They had the best local multiplayer
The only thing better than those memories is being able to share them with other people, and no game that I’ve owned has done a better job of bring people together for a play session. Many gamers have had Halo, Civilization, or StarCraft LAN parties, but Rock Band 2 was my jam.
It wasn’t difficult to convince my friends and family that were already gamers to throw down on some plastic instruments, but the best part was getting nongamers in on the fun. My sister. My friend’s sister. My other friend’s girlfriend. Cousins. Co-workers. Everyone was coming out of the woodwork and wanted a turn to rock out.
Suddenly, New Year’s doubled as a Rock Band party. Soon after that, there were impromptu get-togethers where people would bring a case of beer and play the game all through the night. Music we thought was lame was suddenly karaoke fodder for many a drunken Friday night (talkin’ to you, Bon Jovi).
They introduced everyone to new music
Probably the best thing about Guitar Hero and Rock Band is that both franchises played a huge part in introducing gamers to classic tracks and hot new artists alike. Hell, I didn’t even care for rock music that much before Guitar Hero came along. Metallica is one of my absolute favorite things on this planet, but I didn’t get into them before my friend described their albums as full of final-tier Guitar Hero tracks.

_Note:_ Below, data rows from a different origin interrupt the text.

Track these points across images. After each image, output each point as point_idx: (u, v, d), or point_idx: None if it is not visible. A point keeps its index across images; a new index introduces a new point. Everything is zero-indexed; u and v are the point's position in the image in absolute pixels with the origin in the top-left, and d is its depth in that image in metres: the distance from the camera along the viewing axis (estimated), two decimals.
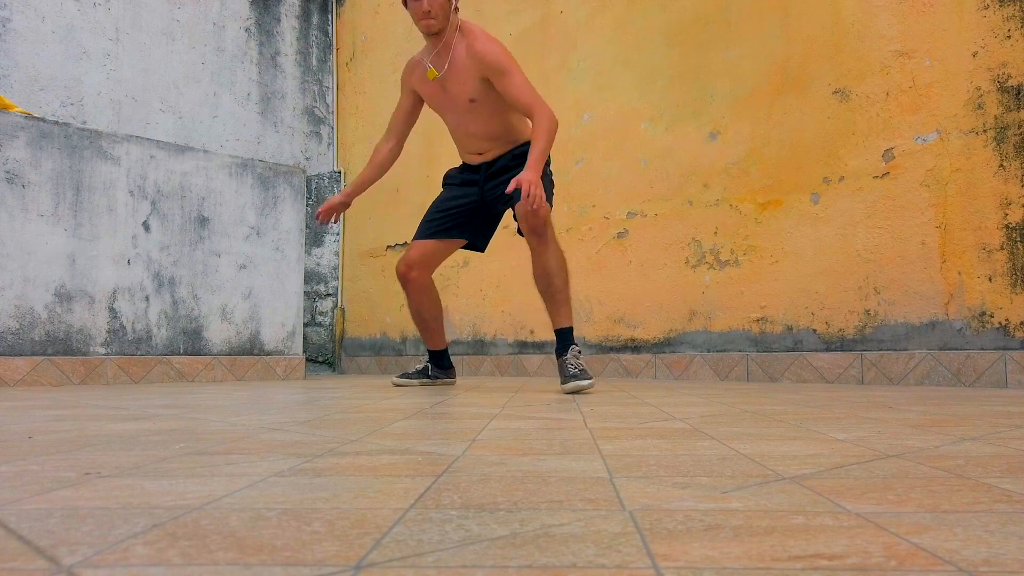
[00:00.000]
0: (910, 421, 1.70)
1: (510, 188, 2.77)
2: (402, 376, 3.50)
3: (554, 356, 3.25)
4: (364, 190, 3.42)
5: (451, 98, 3.13)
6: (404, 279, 3.31)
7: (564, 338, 2.96)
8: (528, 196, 2.74)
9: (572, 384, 2.77)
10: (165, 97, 5.35)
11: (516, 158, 3.15)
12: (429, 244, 3.28)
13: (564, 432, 1.49)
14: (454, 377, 3.57)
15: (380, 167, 3.39)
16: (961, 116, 3.35)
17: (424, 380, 3.47)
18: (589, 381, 2.78)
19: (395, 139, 3.38)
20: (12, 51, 4.70)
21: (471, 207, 3.27)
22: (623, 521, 0.72)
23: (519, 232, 3.03)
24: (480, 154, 3.20)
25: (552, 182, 3.18)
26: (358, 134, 6.13)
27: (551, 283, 2.96)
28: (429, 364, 3.49)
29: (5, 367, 3.57)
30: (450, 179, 3.37)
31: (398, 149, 3.40)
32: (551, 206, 3.07)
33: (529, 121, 3.09)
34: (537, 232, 2.92)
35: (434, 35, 3.07)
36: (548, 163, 3.12)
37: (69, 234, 3.82)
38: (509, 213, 3.22)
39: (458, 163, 3.42)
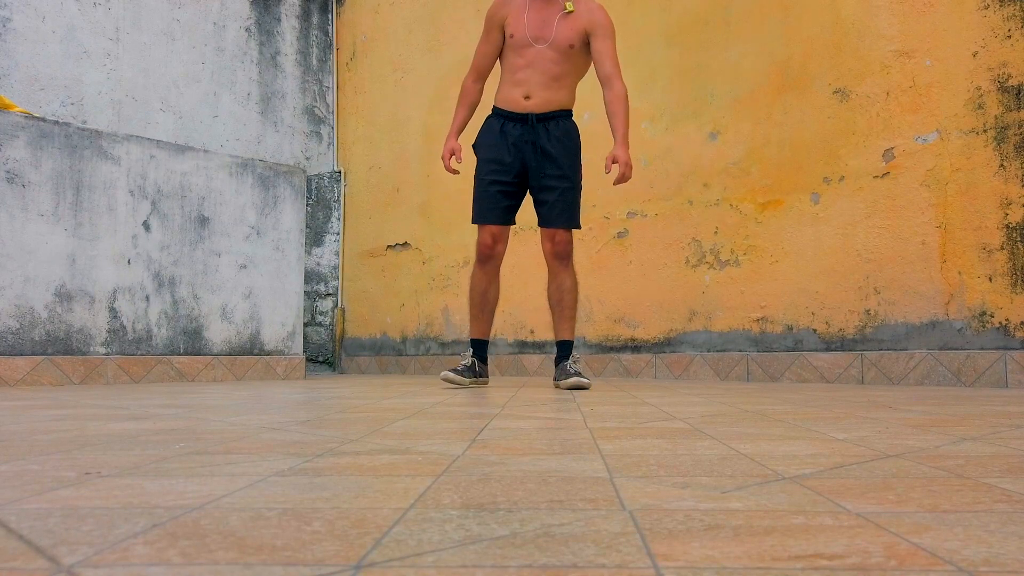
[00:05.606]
0: (910, 421, 1.70)
1: (608, 166, 3.08)
2: (453, 372, 3.19)
3: (552, 355, 3.31)
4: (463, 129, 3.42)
5: (554, 34, 3.21)
6: (491, 253, 3.22)
7: (567, 348, 3.21)
8: (624, 179, 3.11)
9: (573, 380, 3.01)
10: (165, 97, 5.35)
11: (565, 134, 3.24)
12: (502, 229, 3.26)
13: (564, 432, 1.49)
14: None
15: (473, 107, 3.40)
16: (961, 116, 3.35)
17: (475, 380, 3.21)
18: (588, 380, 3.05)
19: (482, 79, 3.40)
20: (12, 51, 4.70)
21: (518, 190, 3.28)
22: (623, 521, 0.72)
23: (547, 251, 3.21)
24: (529, 98, 3.23)
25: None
26: (358, 134, 6.13)
27: (566, 299, 3.21)
28: (475, 360, 3.25)
29: (5, 367, 3.57)
30: (491, 150, 3.26)
31: (482, 89, 3.43)
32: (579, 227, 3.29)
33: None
34: (562, 257, 3.18)
35: None
36: (580, 184, 3.31)
37: (69, 234, 3.82)
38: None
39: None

That’s the way it worked for a lot of people to some degree. Even if you’ve been listening to rock music all your life, there was always something new to uncover in a new Guitar Hero or Rock Band game. Later releases were packed with 70-80 tracks, so there was always something new for everyone. And I dare anyone to tell me they didn’t enjoy the hair metal tracks more than they thought they would.
Thinking back, I’ve heard a ton of music that I otherwise would’ve ignored if not for these games. Obvious stuff like Rush, Iron Maiden and Boston made their ways into my earholes through rhythm games first, and I feel no shame in admitting that. And have I mentioned Metallica enough times in this article yet?
I know there’s very little chance of these games ever making a return. Sales numbers for the latest Guitar Hero and Rock Band releases were awful, and only a miraculous innovation in gameplay would bring them back. Still, I hold on to the hope that one day they’ll return, and the past games are still plenty playable.